The Meaning of Confidence: A Brief Appendix to Direct and Indirect Meaning

emptiness-creative

I’d like to build this brief consideration directly on the back of Direct and Indiret Meaning.

When words, ideas, beliefs all become transparently ersatz, the question of what is real becomes extraordinarily urgent.

Where is the still point in this bending and spinning hall of mirrors that is consciousness?

When nothing that I know about myself is real, when everything is only a story, whose narrative lines are always being bent by ferocious headwinds of fight and flight, by a desire for admiration, where do I find a foundation upon which to live a confident and humane life?

I think there are two ways to see through the simulacra of human thought and imagination. Both seem to be coherent, but one seems to penetrate more deeply:

One is to merely dismiss this capacity for invention as a psycho/political drama of self-preservation. Another is to recognize this capacity as the most powerful (black and white) magic that has ever been granted to a living thing. The second encourages a sparing use of the imagination. And the more sparingly imagination is used, the more profoundly powerful it becomes.

I’m not taking time just yet to lay out these two ways of responding to the discovery of the limits of thought. But I think I’ll eventually show how both Jimmie G., or “The Lost Mariner” in Oliver Sacks’ The Man Who Mistook His Wife for a Hat; and the narrator in Beckett’s The Unnameable reveal minds encountering this limit.

I want this particular essay to be brief; to merely lay the groundwork for examining The Unnameable and The Lost Mariner when i might feel up to the effort.

One thing I have to note in passing is that Oliver Sachs – and I love him very much – does not quite seem to recognize the difference between living in the present and living in a memory drastically shortened (by brain damage in the case for Jimmie G.). For Oliver there is only a healthy Self tied to the identification with memories, and a lost Self, cut off from those memories.

The narrator in The Unnameable is also stranded in a drastically shortened narrative space that requires the constant “telling of lies” to keep himself, supposedly, from drowning in Selflessness.

The Unnameable has memories, but he sees through the falsifying motivations of these memories. Somehow this allows the reader to obtain an “overview effect” — a meta-level view is opened up by The Unnameable on the question of identification.

The Unnameable simply doesn’t believe what Oliver Sachs believes – that a healthy Self is tied to the identification with memories. The Unnameable sees through this point of view as another tall tale.

Here The Unnameable flirts (by default, negatively, without saying this directly) with the recognition that confidence and well-being are not tied to “holding oneself together.” It flirts with the insight that a confidence in being emerges precisely when confidence in oneself disappears.

Don’t confuse a lack of confidence in oneself for derogatory thoughts about oneself. When we’re severely self-critical we show all too much confidence in our own darkest opinions about ourselves. That’s a form of confidence in reverse. A confidence that I’m no good.

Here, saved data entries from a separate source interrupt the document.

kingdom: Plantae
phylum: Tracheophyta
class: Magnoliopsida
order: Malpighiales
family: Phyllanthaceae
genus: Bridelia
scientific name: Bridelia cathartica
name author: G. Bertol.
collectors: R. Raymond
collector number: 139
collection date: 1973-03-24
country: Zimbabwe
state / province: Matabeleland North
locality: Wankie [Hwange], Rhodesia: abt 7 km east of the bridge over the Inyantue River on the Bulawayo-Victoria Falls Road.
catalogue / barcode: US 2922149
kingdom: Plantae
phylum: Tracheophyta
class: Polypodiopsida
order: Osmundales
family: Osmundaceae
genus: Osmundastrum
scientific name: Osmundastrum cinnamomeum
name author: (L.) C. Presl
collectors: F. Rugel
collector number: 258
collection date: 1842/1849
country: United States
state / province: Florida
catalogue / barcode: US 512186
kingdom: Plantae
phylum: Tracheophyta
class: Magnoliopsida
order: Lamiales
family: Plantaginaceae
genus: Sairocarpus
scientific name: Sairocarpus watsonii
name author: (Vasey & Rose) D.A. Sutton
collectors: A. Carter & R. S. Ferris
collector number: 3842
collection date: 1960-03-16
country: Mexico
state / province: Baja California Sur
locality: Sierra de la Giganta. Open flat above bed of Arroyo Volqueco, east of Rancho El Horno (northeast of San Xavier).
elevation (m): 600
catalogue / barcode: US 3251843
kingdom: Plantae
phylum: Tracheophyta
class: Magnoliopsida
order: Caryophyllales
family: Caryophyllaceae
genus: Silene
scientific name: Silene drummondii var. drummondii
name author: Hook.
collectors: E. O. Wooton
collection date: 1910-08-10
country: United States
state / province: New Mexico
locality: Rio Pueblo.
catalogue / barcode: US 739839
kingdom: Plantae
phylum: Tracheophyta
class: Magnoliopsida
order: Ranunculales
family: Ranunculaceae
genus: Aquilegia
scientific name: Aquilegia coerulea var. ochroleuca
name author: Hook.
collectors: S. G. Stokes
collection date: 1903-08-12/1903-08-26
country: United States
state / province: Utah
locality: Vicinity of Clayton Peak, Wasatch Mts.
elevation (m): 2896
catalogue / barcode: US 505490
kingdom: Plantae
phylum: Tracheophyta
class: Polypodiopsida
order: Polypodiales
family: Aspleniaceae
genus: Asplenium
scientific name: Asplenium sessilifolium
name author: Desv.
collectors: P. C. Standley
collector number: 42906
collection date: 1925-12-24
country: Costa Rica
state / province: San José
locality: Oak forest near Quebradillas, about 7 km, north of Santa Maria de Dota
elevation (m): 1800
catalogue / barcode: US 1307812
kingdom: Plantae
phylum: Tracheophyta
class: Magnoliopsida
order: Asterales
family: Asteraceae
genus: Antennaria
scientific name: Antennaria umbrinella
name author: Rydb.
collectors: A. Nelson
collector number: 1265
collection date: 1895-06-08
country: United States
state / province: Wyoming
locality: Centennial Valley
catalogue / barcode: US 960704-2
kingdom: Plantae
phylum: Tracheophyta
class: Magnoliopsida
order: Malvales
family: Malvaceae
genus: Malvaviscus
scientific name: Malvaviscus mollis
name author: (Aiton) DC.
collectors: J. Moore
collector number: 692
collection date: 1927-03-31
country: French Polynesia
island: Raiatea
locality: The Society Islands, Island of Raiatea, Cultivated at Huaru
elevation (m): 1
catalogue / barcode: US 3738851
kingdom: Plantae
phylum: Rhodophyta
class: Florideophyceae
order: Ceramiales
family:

What I’m referring to is a kind of Self-Neutrality, a suspended state, as David Bohm might say.

And when meeting the limits of thought in a radically penetrating manner – in a way that does not stop in fear at the prospect of a loss of Self, and does not bog down in a swamp of self-recrimination  – memory loses its dominating hold. It still serves a function, but not a function of identity beyond this stage.

At this stage confidence directly correlates in a most unexpected manner with uncertainty. We stop trusting the images and begin to trust the vast, unnameable, unknowable movement of being. The compulsions of memory want us to pin this “being” down to some knowable definition.

But that’s just it. We have to stop “knowing what it means”, and shift into “being what it means.” Then there is no need for self-consciousness, no need for identification.

5 thoughts on “The Meaning of Confidence: A Brief Appendix to Direct and Indirect Meaning

  1. I keep on reading, post after post, backtracking, getting a little lost,forward again. Thank you for weaving your thoughts for us here – I have tried it myself on a blog, in letters, and know how impossible it is. Considering what you’re writing about (beautiful Anglo-Saxon word, meaning “outside of”), it’s all the more extraordinary.
    So, today: “Another is to recognize this capacity as the most powerful (black and white) magic that has ever been granted to a living thing. The second encourages a sparing use of the imagination. And the more sparingly imagination is used, the more profoundly powerful it becomes.” That brought me to a stop. When I stop I start to listen (“self neutrality”?) There’s a lot of resonance there to let be/sing.